TMA regulations conference

| May 28, 2014

The U.S. Tobacco Merchants Association will hold a one-day conference on June 16 at the Lansdowne Resort in Leesburg, Virginia, about the Food and Drug Administration’s deeming regulations.

The event will include legal, laboratory and other presentations, in addition to breakout sessions by product sector.

For more information, visit www.tma.org or phone TMA at +1 609 275 4900.

Huge e-cigarette potential in China

| May 28, 2014

About 500 representatives of the global e-cigarette industry are due meet at Shenzhen, China, in August to unveil new technologies and discuss how to improve safety and health standards, according to a piece by Yanzhong Huang published by Forbes Asia.

Although the huge majority of e-cigarettes are manufactured in China, they are not popular on the local market.

However, Yanzhong said that global trends suggested that e-cigarette use would grow and would supplant regular cigarette smoking. This would happen also in China.

“If only 1 percent of China’s smoking population turned to e-cigarettes, it would mean a market of about 3.5 million e-cigarette users,” Yanzhong said.

In April, he added, China had banned party and government officials from smoking in public places or during official activities.

TO DO
1. Answer these questions using the tobacco news items:
(a) At which resort will the TMA conference take place?
(b) About how many representatives of the global e-cigarette industry are due to meet in Shenzhen?
(c) Whom did China ban from smoking in public places or during official activities in April?
2. List every organization named in the tobacco news items.
3. Reproduce the tobacco news items from "About 500 representatives" up to and including "the local market.".

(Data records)
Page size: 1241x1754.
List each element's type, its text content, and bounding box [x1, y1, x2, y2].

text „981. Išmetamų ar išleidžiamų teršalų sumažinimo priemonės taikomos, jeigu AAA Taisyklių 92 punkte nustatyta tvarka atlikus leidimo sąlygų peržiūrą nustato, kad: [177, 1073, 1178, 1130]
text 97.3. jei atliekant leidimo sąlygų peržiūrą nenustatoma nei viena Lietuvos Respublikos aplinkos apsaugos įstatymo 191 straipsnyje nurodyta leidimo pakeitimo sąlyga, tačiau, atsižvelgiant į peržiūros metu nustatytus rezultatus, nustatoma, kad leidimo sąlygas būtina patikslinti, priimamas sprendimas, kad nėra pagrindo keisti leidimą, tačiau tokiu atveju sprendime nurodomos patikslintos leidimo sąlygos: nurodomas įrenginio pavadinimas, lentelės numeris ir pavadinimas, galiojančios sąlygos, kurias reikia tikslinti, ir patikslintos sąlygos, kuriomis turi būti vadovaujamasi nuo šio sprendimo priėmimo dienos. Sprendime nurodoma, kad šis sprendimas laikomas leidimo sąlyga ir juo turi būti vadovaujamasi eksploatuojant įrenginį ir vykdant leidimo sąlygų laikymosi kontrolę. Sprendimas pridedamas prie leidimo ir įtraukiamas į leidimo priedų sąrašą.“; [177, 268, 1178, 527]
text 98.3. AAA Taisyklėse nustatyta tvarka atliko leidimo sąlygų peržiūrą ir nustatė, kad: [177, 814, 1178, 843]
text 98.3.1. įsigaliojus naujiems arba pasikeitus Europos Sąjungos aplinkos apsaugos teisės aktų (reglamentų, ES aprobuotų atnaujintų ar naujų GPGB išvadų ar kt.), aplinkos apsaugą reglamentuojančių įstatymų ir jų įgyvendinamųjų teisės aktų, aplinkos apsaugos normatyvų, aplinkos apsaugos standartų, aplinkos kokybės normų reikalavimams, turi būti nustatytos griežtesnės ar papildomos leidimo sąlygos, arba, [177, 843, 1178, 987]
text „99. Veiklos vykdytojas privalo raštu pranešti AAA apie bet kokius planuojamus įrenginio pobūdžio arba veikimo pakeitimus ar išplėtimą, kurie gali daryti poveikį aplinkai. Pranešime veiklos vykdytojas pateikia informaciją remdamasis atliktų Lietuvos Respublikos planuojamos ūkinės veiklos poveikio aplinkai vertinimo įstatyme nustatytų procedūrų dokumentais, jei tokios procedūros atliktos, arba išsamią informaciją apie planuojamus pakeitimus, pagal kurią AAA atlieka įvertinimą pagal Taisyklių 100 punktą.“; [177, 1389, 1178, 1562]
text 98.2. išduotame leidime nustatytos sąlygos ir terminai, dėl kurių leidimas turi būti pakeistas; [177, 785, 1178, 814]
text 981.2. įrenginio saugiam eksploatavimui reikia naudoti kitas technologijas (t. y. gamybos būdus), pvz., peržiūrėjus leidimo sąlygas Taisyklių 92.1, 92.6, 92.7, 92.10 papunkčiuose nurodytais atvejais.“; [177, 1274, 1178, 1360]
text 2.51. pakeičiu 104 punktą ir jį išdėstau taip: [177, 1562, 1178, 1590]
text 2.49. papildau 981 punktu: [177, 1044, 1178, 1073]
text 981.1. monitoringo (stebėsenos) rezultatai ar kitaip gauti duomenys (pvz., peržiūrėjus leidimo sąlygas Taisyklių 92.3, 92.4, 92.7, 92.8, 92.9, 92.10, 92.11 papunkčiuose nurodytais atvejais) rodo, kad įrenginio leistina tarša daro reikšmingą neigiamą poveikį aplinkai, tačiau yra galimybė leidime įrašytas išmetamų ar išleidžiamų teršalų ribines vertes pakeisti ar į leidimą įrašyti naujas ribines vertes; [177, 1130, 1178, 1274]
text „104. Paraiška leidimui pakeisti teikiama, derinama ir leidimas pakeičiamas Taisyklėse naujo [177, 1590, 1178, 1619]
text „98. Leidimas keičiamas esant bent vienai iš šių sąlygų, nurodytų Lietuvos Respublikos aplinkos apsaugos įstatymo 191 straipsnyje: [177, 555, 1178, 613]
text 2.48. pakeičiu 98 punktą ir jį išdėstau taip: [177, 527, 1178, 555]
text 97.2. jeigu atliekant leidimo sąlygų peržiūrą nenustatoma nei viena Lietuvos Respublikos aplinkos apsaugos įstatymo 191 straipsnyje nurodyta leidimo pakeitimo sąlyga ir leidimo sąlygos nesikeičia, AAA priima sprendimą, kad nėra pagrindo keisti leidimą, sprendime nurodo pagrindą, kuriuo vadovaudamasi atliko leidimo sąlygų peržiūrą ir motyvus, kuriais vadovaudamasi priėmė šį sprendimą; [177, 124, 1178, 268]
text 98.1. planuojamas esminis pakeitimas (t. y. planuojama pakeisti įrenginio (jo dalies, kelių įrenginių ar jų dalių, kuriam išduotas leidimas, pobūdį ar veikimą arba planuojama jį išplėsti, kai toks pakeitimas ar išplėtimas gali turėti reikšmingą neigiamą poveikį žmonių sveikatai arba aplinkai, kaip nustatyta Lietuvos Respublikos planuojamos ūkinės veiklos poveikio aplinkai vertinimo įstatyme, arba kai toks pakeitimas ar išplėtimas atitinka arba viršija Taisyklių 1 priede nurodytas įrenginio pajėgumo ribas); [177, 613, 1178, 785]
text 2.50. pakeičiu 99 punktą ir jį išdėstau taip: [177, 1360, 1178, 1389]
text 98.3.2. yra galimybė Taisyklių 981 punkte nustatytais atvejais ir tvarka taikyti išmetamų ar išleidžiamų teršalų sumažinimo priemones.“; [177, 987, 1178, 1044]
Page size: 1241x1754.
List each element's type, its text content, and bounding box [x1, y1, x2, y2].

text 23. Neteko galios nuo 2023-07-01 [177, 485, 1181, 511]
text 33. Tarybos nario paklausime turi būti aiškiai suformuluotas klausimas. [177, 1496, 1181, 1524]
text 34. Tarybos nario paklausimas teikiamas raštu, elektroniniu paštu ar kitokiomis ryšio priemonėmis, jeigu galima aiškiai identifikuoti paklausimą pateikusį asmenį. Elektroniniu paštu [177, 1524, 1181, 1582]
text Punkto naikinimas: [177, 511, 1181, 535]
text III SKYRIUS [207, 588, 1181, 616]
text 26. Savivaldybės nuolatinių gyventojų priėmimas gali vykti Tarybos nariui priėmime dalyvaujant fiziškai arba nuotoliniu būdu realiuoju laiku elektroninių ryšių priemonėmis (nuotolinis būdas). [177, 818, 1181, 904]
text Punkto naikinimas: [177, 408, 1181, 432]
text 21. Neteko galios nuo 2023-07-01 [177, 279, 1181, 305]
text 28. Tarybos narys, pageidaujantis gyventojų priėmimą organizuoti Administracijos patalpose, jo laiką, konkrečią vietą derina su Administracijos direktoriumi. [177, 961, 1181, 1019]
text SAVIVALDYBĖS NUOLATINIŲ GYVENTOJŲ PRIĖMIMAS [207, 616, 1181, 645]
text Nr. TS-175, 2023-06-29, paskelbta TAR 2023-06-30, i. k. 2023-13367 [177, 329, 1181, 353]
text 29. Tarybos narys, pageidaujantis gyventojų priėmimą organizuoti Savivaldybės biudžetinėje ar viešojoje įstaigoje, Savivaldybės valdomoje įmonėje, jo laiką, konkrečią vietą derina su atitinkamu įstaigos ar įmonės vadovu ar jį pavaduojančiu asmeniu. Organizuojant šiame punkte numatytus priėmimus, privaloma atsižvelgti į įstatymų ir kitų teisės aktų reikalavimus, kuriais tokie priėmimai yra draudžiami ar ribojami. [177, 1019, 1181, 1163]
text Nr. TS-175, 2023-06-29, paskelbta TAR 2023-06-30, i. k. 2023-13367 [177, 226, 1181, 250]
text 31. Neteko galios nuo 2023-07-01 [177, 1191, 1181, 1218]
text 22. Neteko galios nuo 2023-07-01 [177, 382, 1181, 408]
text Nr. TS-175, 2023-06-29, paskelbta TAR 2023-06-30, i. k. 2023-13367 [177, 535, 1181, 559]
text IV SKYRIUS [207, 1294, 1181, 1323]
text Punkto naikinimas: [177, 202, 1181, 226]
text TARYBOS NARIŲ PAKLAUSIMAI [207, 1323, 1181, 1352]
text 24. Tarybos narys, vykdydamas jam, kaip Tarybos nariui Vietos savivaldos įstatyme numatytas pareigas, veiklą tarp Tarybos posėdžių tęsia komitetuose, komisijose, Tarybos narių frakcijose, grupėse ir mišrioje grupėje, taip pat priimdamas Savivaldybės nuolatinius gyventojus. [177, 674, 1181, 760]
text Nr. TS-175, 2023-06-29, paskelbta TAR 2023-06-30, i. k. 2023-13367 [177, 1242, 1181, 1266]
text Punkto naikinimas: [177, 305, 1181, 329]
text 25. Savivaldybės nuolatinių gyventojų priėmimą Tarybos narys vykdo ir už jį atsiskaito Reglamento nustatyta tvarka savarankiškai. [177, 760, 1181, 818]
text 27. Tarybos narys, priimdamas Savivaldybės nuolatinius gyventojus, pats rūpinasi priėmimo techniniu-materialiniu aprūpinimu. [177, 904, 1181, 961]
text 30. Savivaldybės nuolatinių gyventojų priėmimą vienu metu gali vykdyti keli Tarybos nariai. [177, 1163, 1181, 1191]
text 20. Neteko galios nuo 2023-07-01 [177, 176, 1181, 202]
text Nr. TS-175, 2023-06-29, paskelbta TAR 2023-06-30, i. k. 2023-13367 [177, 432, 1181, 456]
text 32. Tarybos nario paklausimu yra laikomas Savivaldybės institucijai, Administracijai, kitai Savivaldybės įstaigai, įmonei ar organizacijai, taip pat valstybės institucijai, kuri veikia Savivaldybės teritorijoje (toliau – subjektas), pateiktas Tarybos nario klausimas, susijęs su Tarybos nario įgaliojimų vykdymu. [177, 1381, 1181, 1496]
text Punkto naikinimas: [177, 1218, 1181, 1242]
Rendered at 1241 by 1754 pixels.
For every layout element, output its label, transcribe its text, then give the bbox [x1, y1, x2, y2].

ANSWER SET
1.
(a) The Lansdowne Resort in Leesburg, Virginia.
(b) About 500.
(c) Party and government officials.

2.
- U.S. Tobacco Merchants Association (TMA)
- Food and Drug Administration
- Forbes Asia

3.
About 500 representatives of the global e-cigarette industry are due meet at Shenzhen, China, in August to unveil new technologies and discuss how to improve safety and health standards, according to a piece by Yanzhong Huang published by Forbes Asia.

Although the huge majority of e-cigarettes are manufactured in China, they are not popular on the local market.